Hanging out with your pals on Zoom is great, but when you’ve been stuck inside for a month you might run out of things to discuss. Enter the humble pub quiz, which gives you a chance to get silly (and competitive) with pals and provides you with something to talk about as well.

It’s not always easy to guide a big gaggle of people through 25 rounds of questions though, so here are some tools that might help you out.

Choose an easy-to-use video app

By now we’re all familiar with Zoom for work purposes, but it also has some neat settings that translate well to quiz-based activities too, such as the screen-sharing capabilities and the clear visual layout. It’s a good tool for quiz nights, but the free version of Zoom only allows you to connect for 40 minutes before you need to start a new meeting. If that sounds like too much faff, you might want to go with a different (free) option.

Google Meet has just started allowing people to use it for free, and allows up to 100 people to join a chat. WhatsApp allows up to eight people to join a call, while Facebook allows 50 people to dial in at once. You can also create one-click meetings on Skype, without any participants having to sign-up or download the app. This latter option allows you to invite up to 50 people too, in case your pub quiz is wildly popular.

Related: How to use Google Meet for free

Try these tools for general quizzing

The easiest way to do a bare-bones pub quiz is by setting up a call, prepping some questions and asking everyone to grab a pen and paper.
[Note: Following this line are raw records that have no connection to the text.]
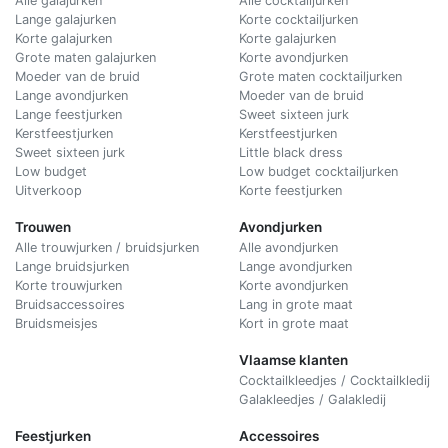
Alle galajurken
Alle cocktailjurken
Lange galajurken
Korte cocktailjurken
Korte galajurken
Korte galajurken
Grote maten galajurken
Korte avondjurken
Moeder van de bruid
Grote maten cocktailjurken
Lange avondjurken
Moeder van de bruid
Lange feestjurken
Sweet sixteen jurk
Kerstfeestjurken
Kerstfeestjurken
Sweet sixteen jurk
Little black dress
Low budget
Low budget cocktailjurken
Uitverkoop
Korte feestjurken
Trouwen
Avondjurken
Alle trouwjurken / bruidsjurken
Alle avondjurken
Lange bruidsjurken
Lange avondjurken
Korte trouwjurken
Korte avondjurken
Bruidsaccessoires
Lang in grote maat
Bruidsmeisjes
Kort in grote maat
Vlaamse klanten
Cocktailkleedjes / Cocktailkledij
Galakleedjes / Galakledij
Feestjurken
Accessoires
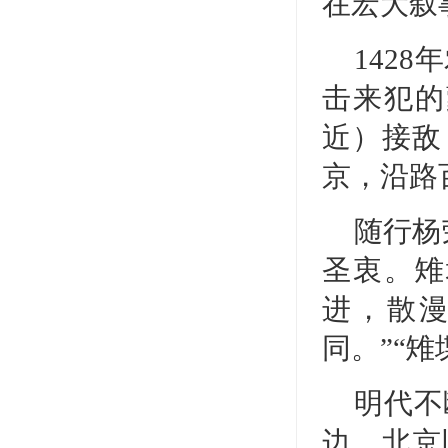
在宏大叙
142
击来犯的
近）接敌
京，沿路
随行杨
圣衷。雉
进，散
同。”“
明代不
边。北京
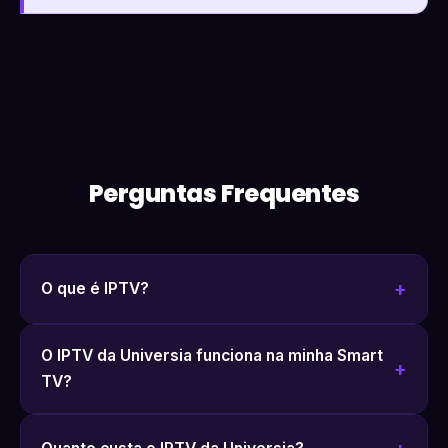
Perguntas Frequentes
O que é IPTV?
O IPTV da Universia funciona na minha Smart
TV?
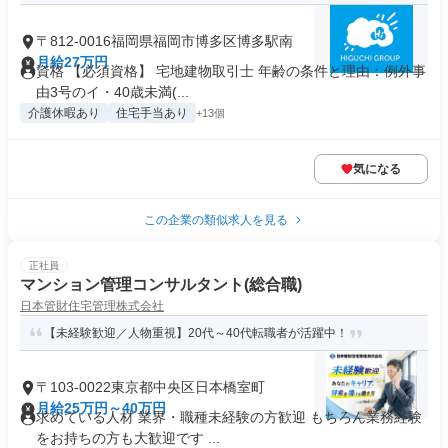
〒812-0016福岡県福岡市博多区博多駅南
月給27万円
資格 【必須資格】 宅地建物取引士 年齢の条件と理由：例外事
由3号のイ・40歳未満(...
介護休暇あり
住宅手当あり
+13個
気になる
この企業の類似求人を見る
正社員
マンション管理コンサルタント(総合職)
日本管財住宅管理株式会社
【未経験歓迎／人物重視】20代～40代転職者が活躍中！
〒103-0022東京都中央区日本橋室町
月給25万円～40万円
求めている人材 業界・職種未経験の方歓迎 もちろん業務経験
をお持ちの方も大歓迎です ...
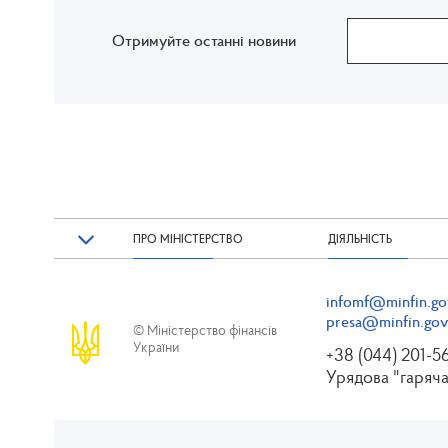
Отримуйте останні новини
ПРО МІНІСТЕРСТВО
ДІЯЛЬНІСТЬ
infomf@minfin.go
presa@minfin.gov
© Міністерство фінансів
України
+38 (044) 201-5
Урядова "гаряча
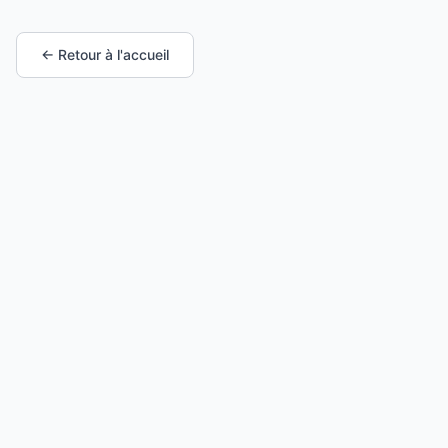
← Retour à l'accueil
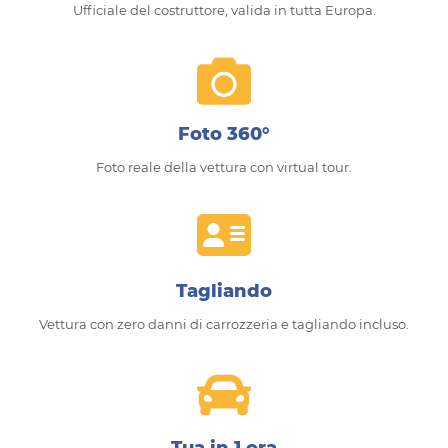
Ufficiale del costruttore, valida in tutta Europa.
Foto 360°
Foto reale della vettura con virtual tour.
Tagliando
Vettura con zero danni di carrozzeria e tagliando incluso.
Tua in 1 ora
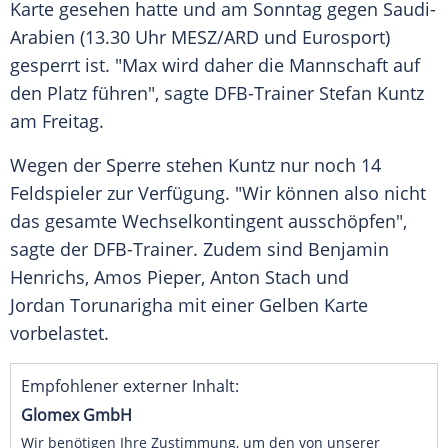
Karte gesehen hatte und am Sonntag gegen
Saudi-
Arabien
(13.30 Uhr MESZ/ARD und Eurosport)
gesperrt ist. "Max wird daher die Mannschaft auf
den Platz führen", sagte DFB-Trainer
Stefan Kuntz
am Freitag.
Wegen der
Sperre
stehen Kuntz nur noch 14
Feldspieler zur Verfügung. "Wir können also nicht
das gesamte Wechselkontingent ausschöpfen",
sagte der DFB-Trainer. Zudem sind
Benjamin
Henrichs
, Amos Pieper,
Anton Stach
und
Jordan Torunarigha mit einer Gelben Karte
vorbelastet.
Empfohlener externer Inhalt:
Glomex GmbH
Wir benötigen Ihre Zustimmung, um den von unserer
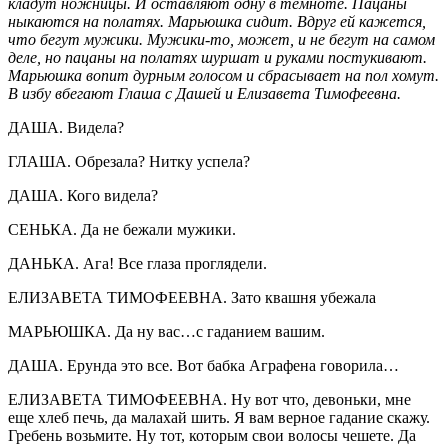
кладут ножницы. И оставляют одну в темноте. Пацаны
ныкаются на полатях. Марьюшка сидит. Вдруг ей кажется,
что бегут мужики. Мужики-то, может, и не бегут на самом
деле, но пацаны на полатях шуршат и руками постукивают.
Марьюшка вопит дурным голосом и сбрасывает на пол хомут.
В избу вбегают Глаша с Дашей и Елизавета Тимофеевна.
ДАША. Видела?
ГЛАША. Обрезала? Нитку успела?
ДАША. Кого видела?
CЕНЬКА. Да не бежали мужики.
ДАНЬКА. Ага! Все глаза проглядели.
ЕЛИЗАВЕТА ТИМОФЕЕВНА. Зато квашня убежала
МАРЬЮШКА. Да ну вас…с гаданием вашим.
ДАША. Ерунда это все. Вот бабка Аграфена говорила…
ЕЛИЗАВЕТА ТИМОФЕЕВНА. Ну вот что, девоньки, мне
еще хлеб печь, да малахай шить. Я вам верное гадание скажу.
Гребень возьмите. Ну тот, которым свои волосы чешете. Да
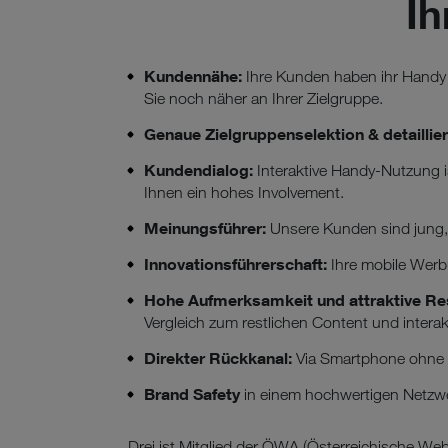
I
Kundennähe:
Ihre Kunden haben ihr Handy 
Sie noch näher an Ihrer Zielgruppe.
Genaue Zielgruppenselektion & detailli
Kundendialog:
Interaktive Handy-Nutzung i
Ihnen ein hohes Involvement.
Meinungsführer:
Unsere Kunden sind jung, 
Innovationsführerschaft:
Ihre mobile Werb
Hohe Aufmerksamkeit und attraktive R
Vergleich zum restlichen Content und intera
Direkter Rückkanal:
Via Smartphone ohne 
Brand Safety
in einem hochwertigen Netzw
Drei ist Mitglied der ÖWA (Österreichische We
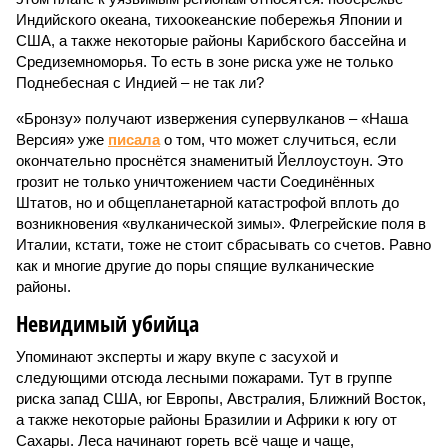
Индийского океана, тихо­океанские побережья Японии и
США, а также некоторые районы Карибского бассейна и
Средиземноморья. То есть в зоне риска уже не только
Поднебесная с Индией – не так ли?
«Бронзу» получают извержения супервулканов – «Наша
Версия» уже
писала
о том, что может случиться, если
окончательно проснётся знаменитый Йеллоустоун. Это
грозит не только уничтожением части Соединённых
Штатов, но и общепланетарной катастрофой вплоть до
возникновения «вулканической зимы». Флегрейские поля в
Италии, кстати, тоже не стоит сбрасывать со счетов. Равно
как и многие другие до поры спящие вулканические
районы.
Невидимый убийца
Упоминают эксперты и жару вкупе с засухой и
следующими отсюда лесными пожарами. Тут в группе
риска запад США, юг Европы, Австралия, Ближний Восток,
а также некоторые районы Бразилии и Африки к югу от
Сахары. Леса начинают гореть всё чаще и чаще,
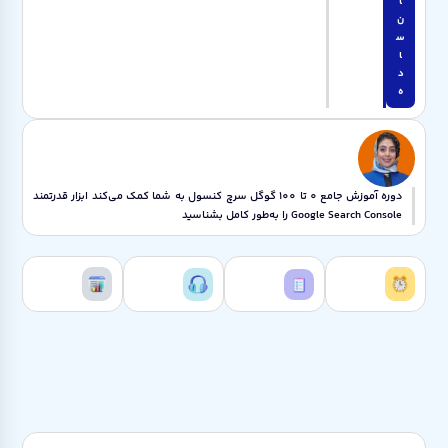
ا
ن
س
ا
د
ه
دوره آموزش جامع 0 تا 100 گوگل سرچ کنسول به شما کمک می‌کند ابزار قدرتمند
Google Search Console را به‌طور کامل بشناسید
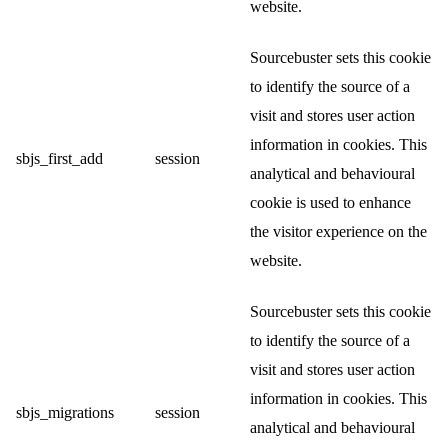
website.
Sourcebuster sets this cookie
to identify the source of a
visit and stores user action
information in cookies. This
sbjs_first_add
session
analytical and behavioural
cookie is used to enhance
the visitor experience on the
website.
Sourcebuster sets this cookie
to identify the source of a
visit and stores user action
information in cookies. This
sbjs_migrations
session
analytical and behavioural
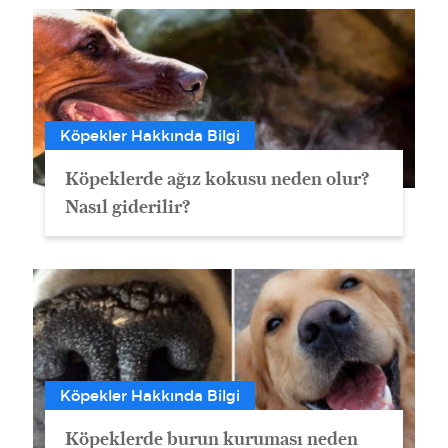
Köpekler Hakkında Bilgi
Köpeklerde ağız kokusu neden olur?
Nasıl giderilir?
Köpekler Hakkında Bilgi
Köpeklerde burun kuruması neden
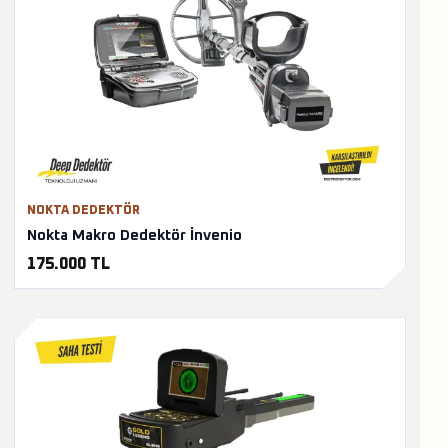
NOKTA DEDEKTÖR
Nokta Makro Dedektör İnvenio
175.000 TL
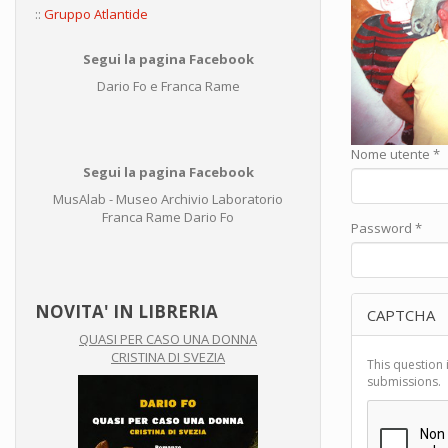
::
Gruppo Atlantide
Segui la pagina Facebook
Dario Fo e Franca Rame
Nome utente
*
Segui la pagina Facebook
MusAlab - Museo Archivio Laboratorio
Franca Rame Dario Fo
Password
*
NOVITA' IN LIBRERIA
CAPTCHA
QUASI PER CASO UNA DONNA
CRISTINA DI SVEZIA
This question 
submissions.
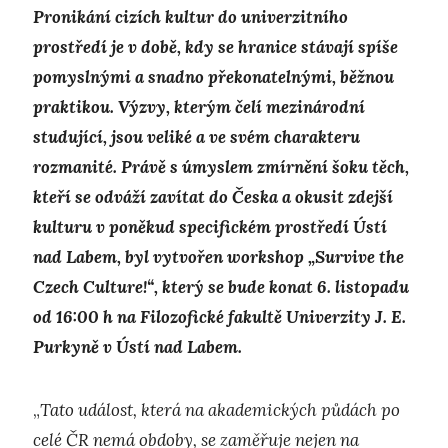
Pronikání cizích kultur do univerzitního
prostředí je v době, kdy se hranice stávají spíše
pomyslnými a snadno překonatelnými, běžnou
praktikou. Výzvy, kterým čelí mezinárodní
studující, jsou veliké a ve svém charakteru
rozmanité. Právě s úmyslem zmírnění šoku těch,
kteří se odváží zavítat do Česka a okusit zdejší
kulturu v poněkud specifickém prostředí Ústí
nad Labem, byl vytvořen workshop „Survive the
Czech Culture!“, který se bude konat 6. listopadu
od 16:00 h na Filozofické fakultě Univerzity J. E.
Purkyně v Ústí nad Labem.
„
Tato událost, která na akademických půdách po
celé ČR nemá obdoby, se zaměřuje nejen na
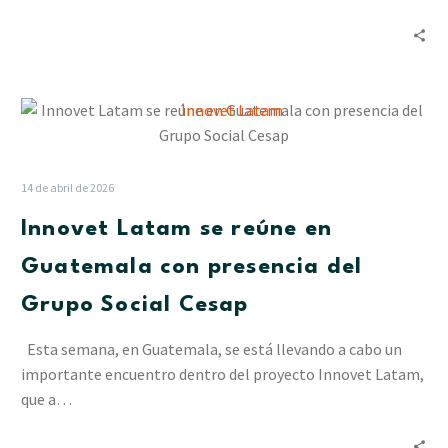
a
las
alianzas
Innovet
Latam
se
reúne
14 de abril de 2026
en
Innovet Latam se reúne en
Guatemala
con
Guatemala con presencia del
presencia
Grupo Social Cesap
del
Grupo
Esta semana, en Guatemala, se está llevando a cabo un
Social
importante encuentro dentro del proyecto Innovet Latam,
Cesap
que a…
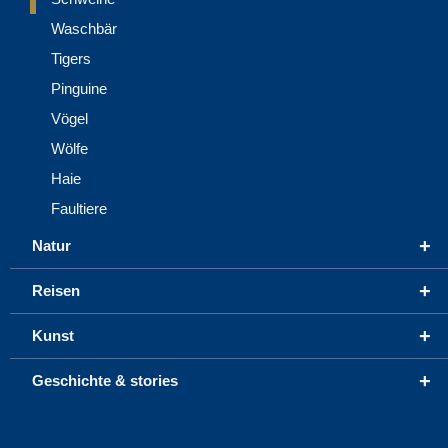
Waschbär
Tigers
Pinguine
Vögel
Wölfe
Haie
Faultiere
+
Natur
+
Reisen
+
Kunst
+
Geschichte & stories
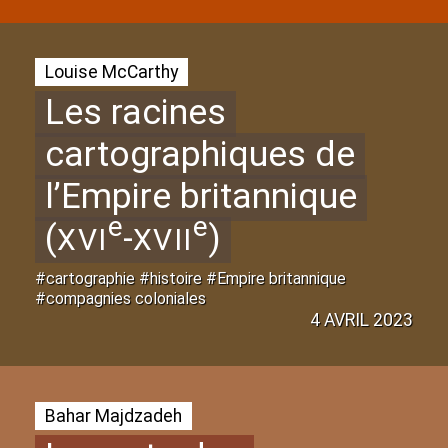
Louise McCarthy
Les racines
cartographiques de
l’Empire britannique
e
e
(
-
)
XVI
XVII
#cartographie #histoire #Empire britannique
#compagnies coloniales
4 AVRIL 2023
Bahar Majdzadeh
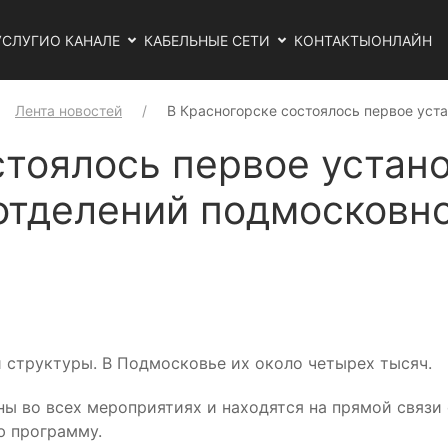
УСЛУГИ
О КАНАЛЕ
КАБЕЛЬНЫЕ СЕТИ
КОНТАКТЫ
ОНЛАЙН
Лента новостей
В Красногорске состоялось первое уст
стоялось первое устан
отделений подмосковн
 структуры. В Подмосковье их около четырех тысяч.
ы во всех мероприятиях и находятся на прямой связи
ю программу.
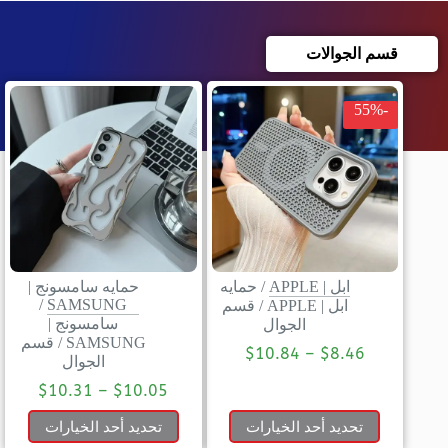
قسم الجوالات
-55%
ابل | APPLE
/
حمايه
حمايه سامسونج |
/
SAMSUNG
ابل | APPLE
/
قسم
سامسونج |
الجوال
SAMSUNG
/
قسم
$
10.84
–
$
8.46
الجوال
$
10.31
–
$
10.05
تحديد أحد الخيارات
تحديد أحد الخيارات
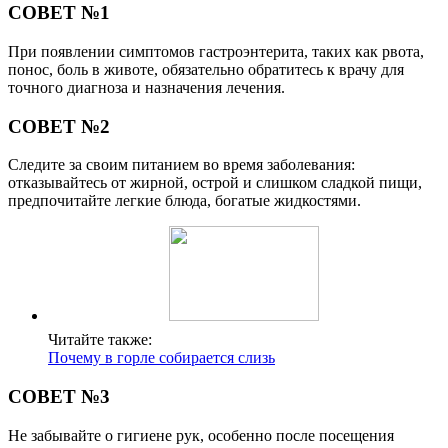
СОВЕТ №1
При появлении симптомов гастроэнтерита, таких как рвота,
понос, боль в животе, обязательно обратитесь к врачу для
точного диагноза и назначения лечения.
СОВЕТ №2
Следите за своим питанием во время заболевания:
отказывайтесь от жирной, острой и слишком сладкой пищи,
предпочитайте легкие блюда, богатые жидкостями.
Читайте также:
Почему в горле собирается слизь
СОВЕТ №3
Не забывайте о гигиене рук, особенно после посещения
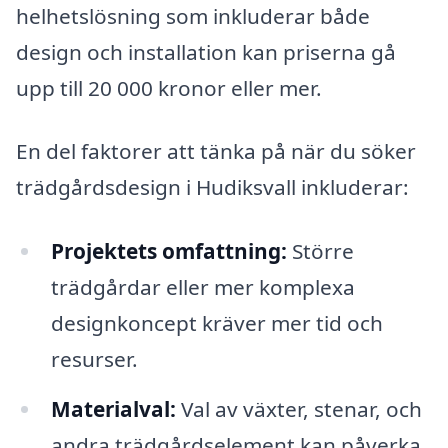
helhetslösning som inkluderar både
design och installation kan priserna gå
upp till 20 000 kronor eller mer.
En del faktorer att tänka på när du söker
trädgårdsdesign i Hudiksvall inkluderar:
Projektets omfattning:
Större
trädgårdar eller mer komplexa
designkoncept kräver mer tid och
resurser.
Materialval:
Val av växter, stenar, och
andra trädgårdselement kan påverka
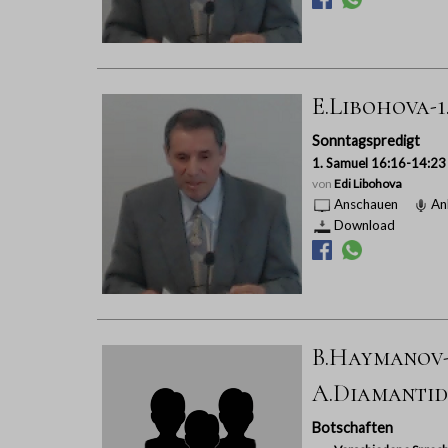
E.Libohova-1
Sonntagspredigt
1. Samuel 16:16-14:23
von
Edi Libohova
Anschauen
An
Download
B.Haymanov-M
A.Diamantidi
Botschaften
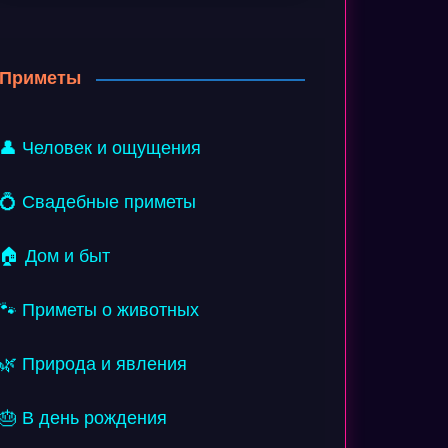
Приметы
👤 Человек и ощущения
💍 Свадебные приметы
🏠 Дом и быт
🐾 Приметы о животных
🌿 Природа и явления
🎂 В день рождения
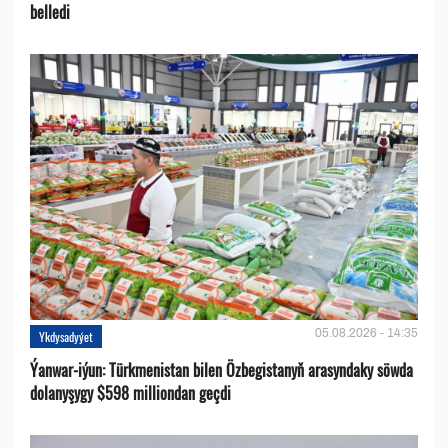
belledi
05.08.2026 - 14:35
Ykdysadyýet
Ýanwar-iýun: Türkmenistan bilen Özbegistanyň arasyndaky söwda
dolanyşygy $598 milliondan geçdi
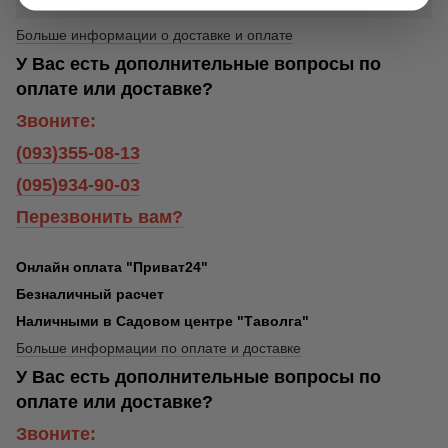
Больше информации о доставке и оплате
У Вас есть дополнительные вопросы по
оплате или доставке?
Звоните:
(093)355-08-13
(095)934-90-03
Перезвонить вам?
Онлайн оплата "Приват24"
Безналичный расчет
Наличными в Садовом центре "Таволга"
Больше информации по оплате и доставке
У Вас есть дополнительные вопросы по
оплате или доставке?
Звоните:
But if you want to host a really memorable virtual pub quiz, there are some neat extras that will make your quiz a little more interactive and stop people cheating to boot.

You can build simple multi-choice quizzes using tools like Mentimeter or MyQuiz, which allow you to set a timer on each question so the overall session doesn’t drag. These tools are also handy because they add up points and create a leader-board when you finish.

Alas, there’s no built-in video conferencing option here, so you’ll need to have Zoom or something similar open in the background.

Use Zoom for your music round

If you blast music out of your laptop speakers, your fellow quizzers are not going to hear it. This is because your mic is tuned to ignore background noise, so it will focus on your lovely voice and fade out the jovial screams of Jon Bon Jovi.

Zoom has an easy way around this, which is buried in the screen sharing section. If you click on ‘advanced’ screen-sharing options when you’re on a call, you’ll see a ‘share audio’ button. This means you can play music directly from Spotify or YouTube and your other fellow quizzers should hear it, clear as a bell.

Just make sure you’ve chosen to share an unrelated tab for the visuals, otherwise, your set of answers will be laid bare for everyone to see.

Related: How to use BBC Together

Play with Google Maps for your geography section

Admittedly there are easier ways to host a geography quiz, but playing around with Google Maps adds a new element into the mix.

Try sending over a link to a famous street view, to see if your friends can guess where the image was taken (no zooming out allowed!) or screenshot the strangely angled photos that people have taken of famous landmarks and ask your friends to guess if it’s the Colosseum or a random image from the net.

Create and share images for the picture round

No pub quiz would be complete without a sheet full of blurry images of celebrities as children or famous dogs from Disney movies.

If you want to honour this time-old tradition, you could share pictures via an online cloud storage system like G-drive or upload the photos directly into the group chat. Most video conferencing apps also let you share your screen, so you could share the photos that way as well.

You can easily personalise this round by stealing pictures from your friend’s Instagram and editing them into famous images. You don’t need Photoshop to superimpose them into Edvard Munch’s Scream painting for your art round either – use something like Microsoft Paint or an online editor like Pixlr to whip up something silly.